The sudden shift in Chinese policy has boosted many different asset classes, from commodities and mining stocks to currencies and equity markets in popular tourist destinations.

Hong Kong's share benchmark, the Hang Seng Index (.HSI) closed on Friday at an over six-month high ahead of the Lunar New Year Holiday. Chinese onshore blue chips (.CSI300) went into the break at a five-month peak.

The BofA data also showed weekly flows of $14.4 billion into bond funds, $7.5 billion into equities, $0.6 billion into cash and $0.6 billion from gold.

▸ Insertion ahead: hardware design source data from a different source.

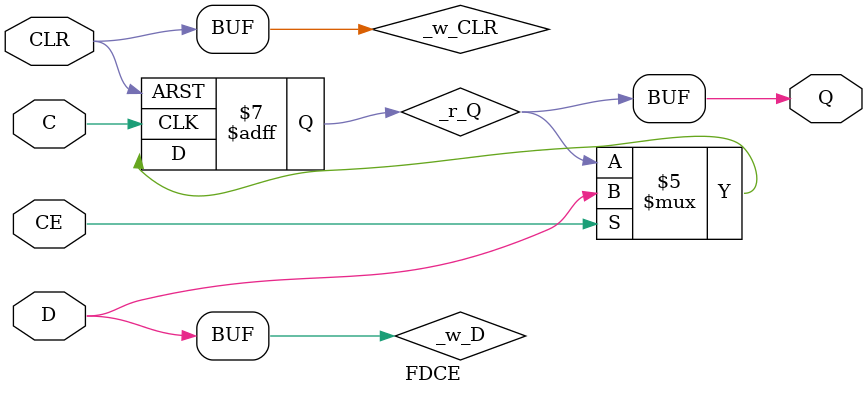
<source format=v>

`ifdef verilator3
`else
`timescale 1 ps / 1 ps
`endif

/* verilator coverage_off */
module FDCE
#(
    parameter [0:0] IS_C_INVERTED   = 1'b0,
    parameter [0:0] IS_D_INVERTED   = 1'b0,
    parameter [0:0] IS_CLR_INVERTED = 1'b0,
    parameter [0:0] INIT            = 1'b0
)
(
    // Clock
    input  wire C,
    // Clock enable
    input  wire CE,
    // Asynchronous clear
    input  wire CLR,
    // Data in
    input  wire D,
    // Data out
    output wire Q
);
    reg    _r_Q;
    
    wire   _w_CLR = CLR ^ IS_CLR_INVERTED;
    wire   _w_D   = D   ^ IS_D_INVERTED;
    
    initial begin : INIT_STATE
        _r_Q = INIT[0];
    end

    generate
        if (IS_C_INVERTED) begin : GEN_CLK_NEG
            always @(negedge C or posedge _w_CLR) begin
            
                if (_w_CLR) begin
                    _r_Q <= 1'b0;
                end
                else if (CE) begin
                    _r_Q <= _w_D;
                end
            end
        end
        else begin : GEN_CLK_POS
            always @(posedge C or posedge _w_CLR) begin
            
                if (_w_CLR) begin
                    _r_Q <= 1'b0;
                end
                else if (CE) begin
                    _r_Q <= _w_D;
                end
            end
        end
    endgenerate
    
    assign Q = _r_Q;

endmodule
/* verilator coverage_on */

</source>
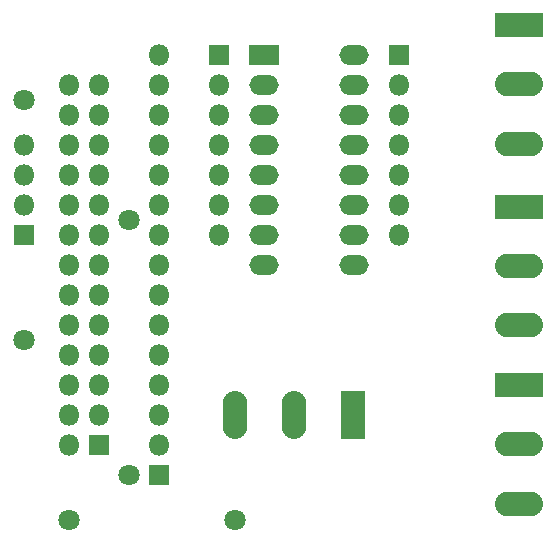
<source format=gbr>
%TF.GenerationSoftware,KiCad,Pcbnew,5.1.6*%
%TF.CreationDate,2020-06-10T16:54:39+07:00*%
%TF.ProjectId,pi_hat_driver_ULN2003,70695f68-6174-45f6-9472-697665725f55,rev?*%
%TF.SameCoordinates,Original*%
%TF.FileFunction,Soldermask,Top*%
%TF.FilePolarity,Negative*%
%FSLAX46Y46*%
G04 Gerber Fmt 4.6, Leading zero omitted, Abs format (unit mm)*
G04 Created by KiCad (PCBNEW 5.1.6) date 2020-06-10 16:54:39*
%MOMM*%
%LPD*%
G01*
G04 APERTURE LIST*
%ADD10R,2.080000X4.060000*%
%ADD11O,2.080000X4.060000*%
%ADD12R,1.800000X1.800000*%
%ADD13O,1.800000X1.800000*%
%ADD14R,2.500000X1.700000*%
%ADD15O,2.500000X1.700000*%
%ADD16R,4.060000X2.080000*%
%ADD17O,4.060000X2.080000*%
%ADD18C,1.800000*%
G04 APERTURE END LIST*
D10*
%TO.C,J1*%
X51990000Y-52070000D03*
D11*
X46990000Y-52070000D03*
X41990000Y-52070000D03*
%TD*%
D12*
%TO.C,J2*%
X30480000Y-54610000D03*
D13*
X27940000Y-54610000D03*
X30480000Y-52070000D03*
X27940000Y-52070000D03*
X30480000Y-49530000D03*
X27940000Y-49530000D03*
X30480000Y-46990000D03*
X27940000Y-46990000D03*
X30480000Y-44450000D03*
X27940000Y-44450000D03*
X30480000Y-41910000D03*
X27940000Y-41910000D03*
X30480000Y-39370000D03*
X27940000Y-39370000D03*
X30480000Y-36830000D03*
X27940000Y-36830000D03*
X30480000Y-34290000D03*
X27940000Y-34290000D03*
X30480000Y-31750000D03*
X27940000Y-31750000D03*
X30480000Y-29210000D03*
X27940000Y-29210000D03*
X30480000Y-26670000D03*
X27940000Y-26670000D03*
X30480000Y-24130000D03*
X27940000Y-24130000D03*
%TD*%
D12*
%TO.C,J3*%
X24130000Y-36830000D03*
D13*
X24130000Y-34290000D03*
X24130000Y-31750000D03*
X24130000Y-29210000D03*
%TD*%
D12*
%TO.C,J4*%
X40640000Y-21590000D03*
D13*
X40640000Y-24130000D03*
X40640000Y-26670000D03*
X40640000Y-29210000D03*
X40640000Y-31750000D03*
X40640000Y-34290000D03*
X40640000Y-36830000D03*
%TD*%
%TO.C,J5*%
X55880000Y-36830000D03*
X55880000Y-34290000D03*
X55880000Y-31750000D03*
X55880000Y-29210000D03*
X55880000Y-26670000D03*
X55880000Y-24130000D03*
D12*
X55880000Y-21590000D03*
%TD*%
D14*
%TO.C,U1*%
X44450000Y-21590000D03*
D15*
X52070000Y-39370000D03*
X44450000Y-24130000D03*
X52070000Y-36830000D03*
X44450000Y-26670000D03*
X52070000Y-34290000D03*
X44450000Y-29210000D03*
X52070000Y-31750000D03*
X44450000Y-31750000D03*
X52070000Y-29210000D03*
X44450000Y-34290000D03*
X52070000Y-26670000D03*
X44450000Y-36830000D03*
X52070000Y-24130000D03*
X44450000Y-39370000D03*
X52070000Y-21590000D03*
%TD*%
D12*
%TO.C,J6*%
X35560000Y-57150000D03*
D13*
X35560000Y-54610000D03*
X35560000Y-52070000D03*
X35560000Y-49530000D03*
X35560000Y-46990000D03*
X35560000Y-44450000D03*
X35560000Y-41910000D03*
X35560000Y-39370000D03*
X35560000Y-36830000D03*
X35560000Y-34290000D03*
X35560000Y-31750000D03*
X35560000Y-29210000D03*
X35560000Y-26670000D03*
X35560000Y-24130000D03*
X35560000Y-21590000D03*
%TD*%
D16*
%TO.C,J7*%
X66040000Y-19050000D03*
D17*
X66040000Y-24050000D03*
X66040000Y-29050000D03*
%TD*%
%TO.C,J8*%
X66040000Y-44450000D03*
X66040000Y-39450000D03*
D16*
X66040000Y-34450000D03*
%TD*%
%TO.C,J9*%
X66040000Y-49530000D03*
D17*
X66040000Y-54530000D03*
X66040000Y-59530000D03*
%TD*%
D18*
X24130000Y-45720000D03*
X24130000Y-25400000D03*
X41990000Y-60960000D03*
X27940000Y-60960000D03*
X33020000Y-35560000D03*
X33020000Y-57150000D03*
M02*

</source>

European equities witnessed their first weekly inflow in almost a year. BofA said there were $0.2 billion of inflows to European stock funds, the first inflows in 49 weeks.

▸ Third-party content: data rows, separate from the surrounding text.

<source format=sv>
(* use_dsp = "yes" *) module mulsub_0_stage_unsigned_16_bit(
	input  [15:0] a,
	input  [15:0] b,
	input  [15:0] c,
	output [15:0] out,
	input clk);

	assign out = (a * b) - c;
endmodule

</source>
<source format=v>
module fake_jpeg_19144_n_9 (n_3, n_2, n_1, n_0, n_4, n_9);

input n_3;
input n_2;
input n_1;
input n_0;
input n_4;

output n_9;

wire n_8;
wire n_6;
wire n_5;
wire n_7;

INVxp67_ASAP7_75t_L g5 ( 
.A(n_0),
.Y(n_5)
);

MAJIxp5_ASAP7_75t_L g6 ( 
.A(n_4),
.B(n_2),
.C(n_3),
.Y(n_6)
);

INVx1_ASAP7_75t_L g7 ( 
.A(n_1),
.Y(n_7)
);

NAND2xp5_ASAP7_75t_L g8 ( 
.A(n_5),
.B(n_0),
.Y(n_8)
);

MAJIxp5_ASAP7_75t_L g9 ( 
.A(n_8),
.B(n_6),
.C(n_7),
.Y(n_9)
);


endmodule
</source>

Europe has benefited both from China's reopening as well as recent declines in gas prices.

BofA's "Bull & Bear indicator" is at 3.5, a 10-month high driven by the inflows into emerging markets.

Nonetheless, the note also says that markets are still facing several major uncertainties despite the recent optimism, as central banks near the end of their aggressive interest rate hikes, as well as the possibility of an economic "hard landing" and political tension in the United States around its debt ceiling.

"We are in the trickiest part of the investment cycle: tightening ending but easing far from beginning, inflation over but recession not yet begun, China reopen vs US recession…little wonder Wall St narratives (are) changing quicker than a TikTok video," it said.